WHAT TO DO →
1 – In the passage on Panama's presidential campaign, which ticket is former President Endara running on this time?
2 – Quote the stretch of the passage on Panama's presidential campaign from "If you go to" through "says he supports.".
3 – Extend the passage on Panama's presidential campaign, picking up after its final sentence.

Martín Torrijos, who blew a big lead and lost the last presidential election, once again has a double-digit lead in the polls with most of a year to go before the voting, and he’s running a cautious campaign based upon President Moscoso’s unpopularity. In many ways it’s like the campaign that Mireya waged in 1999, wherein with little discussion about plans or policies she posited herself as the alternative to a PRD government with which the voters had become disenchanted, or Toro’s winning campaign in 1994, when he posed himself as the only realistic alternative to a failed post-invasion government headed by Guillermo Endara.

Of course, President Moscoso won’t be on the ballot, and even if her hand-picked choice will be the Arnulfista nominee, it looks like Torrijos’s only serious competition in a four or five way race will be from former President Endara, who has been purged from the Arnulfista Party and is running on the Solidaridad ticket this time. Thus you hear the PRD camp, as well as dark horse Cambio Democratico candidate Ricardo Martinelli, frequently pointing out that Endara, like Moscoso, is of the Arnulfista movement. (Endara’s best responses to that are not his own, but rather are the frequent epithets coming his way from the Mireyista camp.)

Torrijos calls the Moscoso administration a “nightmare,” and generically says that the people want a change. But what kind of a change?

If you go to the Torrijos website at http://www.martin2004.com/ and hit the button to see his program, it will tell you that the page is under construction. If you send him an email asking for a copy of the PRD-Partido Popular joint action program, you will get an automated reply thanking you for your email. If you make repeated visits to the PRD press center in search of the same, you will find the office closed.

However, on his website and in his campaign pronouncements you can find certain indications of what, other than generic good government, Torrijos says he supports.

He’s for increased police patrols along the Darien border and Panama staying out of Colombia’s civil conflict. He opposes a US military presence in the area.

In addition to police protection, he cites the water system, preventive health care programs and public transportation as priorities in the event he’s elected.

Collected data:
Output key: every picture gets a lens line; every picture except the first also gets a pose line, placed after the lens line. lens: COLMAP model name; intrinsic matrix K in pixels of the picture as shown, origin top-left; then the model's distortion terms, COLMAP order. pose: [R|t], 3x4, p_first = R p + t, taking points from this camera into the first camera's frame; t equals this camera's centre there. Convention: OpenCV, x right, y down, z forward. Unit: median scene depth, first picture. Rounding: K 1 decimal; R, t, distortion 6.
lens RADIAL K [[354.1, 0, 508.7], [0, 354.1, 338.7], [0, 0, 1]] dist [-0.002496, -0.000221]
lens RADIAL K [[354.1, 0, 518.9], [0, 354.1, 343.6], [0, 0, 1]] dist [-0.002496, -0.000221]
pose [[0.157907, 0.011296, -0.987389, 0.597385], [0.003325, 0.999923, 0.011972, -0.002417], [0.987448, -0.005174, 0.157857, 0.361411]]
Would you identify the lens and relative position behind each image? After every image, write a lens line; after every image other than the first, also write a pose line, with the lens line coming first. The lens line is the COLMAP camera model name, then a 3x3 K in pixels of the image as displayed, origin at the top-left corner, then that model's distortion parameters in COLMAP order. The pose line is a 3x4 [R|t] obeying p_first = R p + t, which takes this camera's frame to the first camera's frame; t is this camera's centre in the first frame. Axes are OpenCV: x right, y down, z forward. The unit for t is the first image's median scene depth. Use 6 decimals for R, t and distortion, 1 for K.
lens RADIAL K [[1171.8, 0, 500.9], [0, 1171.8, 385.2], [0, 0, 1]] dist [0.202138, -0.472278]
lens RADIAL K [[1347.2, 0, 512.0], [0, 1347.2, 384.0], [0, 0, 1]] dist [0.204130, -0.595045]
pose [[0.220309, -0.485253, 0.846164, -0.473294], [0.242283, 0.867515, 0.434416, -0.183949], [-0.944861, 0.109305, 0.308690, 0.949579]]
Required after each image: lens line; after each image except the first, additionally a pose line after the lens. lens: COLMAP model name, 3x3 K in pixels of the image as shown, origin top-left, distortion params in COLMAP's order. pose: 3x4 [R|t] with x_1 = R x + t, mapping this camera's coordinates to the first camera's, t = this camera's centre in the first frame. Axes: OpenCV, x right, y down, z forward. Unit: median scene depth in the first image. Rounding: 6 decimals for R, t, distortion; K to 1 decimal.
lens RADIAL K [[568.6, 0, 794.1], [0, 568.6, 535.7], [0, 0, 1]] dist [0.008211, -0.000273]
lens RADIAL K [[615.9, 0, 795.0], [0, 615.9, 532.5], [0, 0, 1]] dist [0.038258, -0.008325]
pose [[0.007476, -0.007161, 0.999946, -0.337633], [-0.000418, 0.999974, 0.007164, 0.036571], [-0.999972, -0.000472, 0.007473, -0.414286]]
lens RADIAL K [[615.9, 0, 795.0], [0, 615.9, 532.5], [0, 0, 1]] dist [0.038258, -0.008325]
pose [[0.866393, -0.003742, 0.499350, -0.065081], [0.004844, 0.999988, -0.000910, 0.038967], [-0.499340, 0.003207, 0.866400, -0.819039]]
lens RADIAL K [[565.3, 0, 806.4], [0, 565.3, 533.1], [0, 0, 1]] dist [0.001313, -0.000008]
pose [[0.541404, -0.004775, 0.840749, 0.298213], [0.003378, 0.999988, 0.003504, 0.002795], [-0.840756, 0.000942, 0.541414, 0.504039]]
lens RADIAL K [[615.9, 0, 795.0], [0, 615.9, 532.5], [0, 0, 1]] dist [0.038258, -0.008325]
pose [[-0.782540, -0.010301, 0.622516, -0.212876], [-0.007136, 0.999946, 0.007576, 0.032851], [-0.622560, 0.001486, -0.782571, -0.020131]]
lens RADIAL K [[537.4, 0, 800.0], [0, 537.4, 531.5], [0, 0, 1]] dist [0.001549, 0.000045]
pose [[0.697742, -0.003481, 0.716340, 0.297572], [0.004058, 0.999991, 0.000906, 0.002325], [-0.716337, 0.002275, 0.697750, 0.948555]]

TASK-BY-TASK RESULTS →
1 – He is running on the Solidaridad ticket.

2 –
If you go to the Torrijos website at http://www.martin2004.com/ and hit the button to see his program, it will tell you that the page is under construction. If you send him an email asking for a copy of the PRD-Partido Popular joint action program, you will get an automated reply thanking you for your email. If you make repeated visits to the PRD press center in search of the same, you will find the office closed.

However, on his website and in his campaign pronouncements you can find certain indications of what, other than generic good government, Torrijos says he supports.

3 –
He’s for more transparency in government, beginning with the repeal of Mireya’s regulation requiring a person to have a specific interest in a matter in order to obtain information about it from the government.

He’s for constitutional reform, although he doesn’t say in which respects and by what method.

He talks about the construction of a third set of locks for the Panama Canal as a positive thing and part of an infrastructure modernization that the country needs, but if you closely examine his statements there is no firm commitment to this project.

He wants to review the canal neutrality treaty that his father and Jimmy Carter signed, but here again there is no specific pledge to change anything.

He’s for an “educational renovation,” again with details to be announced later.

The PRD is holding a series of forums at which people other than Torrijos are discussing issues in more detail. For example, there was a recent economic forum whose star performers were former President Nicolas Ardito Barletta and entertainer Rubén Blades. In this way, the message is given that Torrijos has respected thinkers on his team, without the candidate necessarily endorsing what those individuals have to say.

The PRD alliance with the Partido Popular, which has its critics within both parties, similarly contains certain implicit messages. To foreign investors and the US government, it says that the Democratic Revolutionary Party, an affiliate of the left-of- center Socialist International, is now linked up with Panama’s affiliate of the right-of-center Christian Democratic International and is thus unlikely to do anything particularly revolutionary.

A number of rank- and-file PRD supporters with whom this reporter spoke acknowledged the Torrijos campaign’s reluctance to talk about the details of his policies. Some say that’s good politics while others are not so sure, but most expect that the race will get closer and that as the elections approach Martín Torrijos will be giving the voters more detailed statements about where he stands.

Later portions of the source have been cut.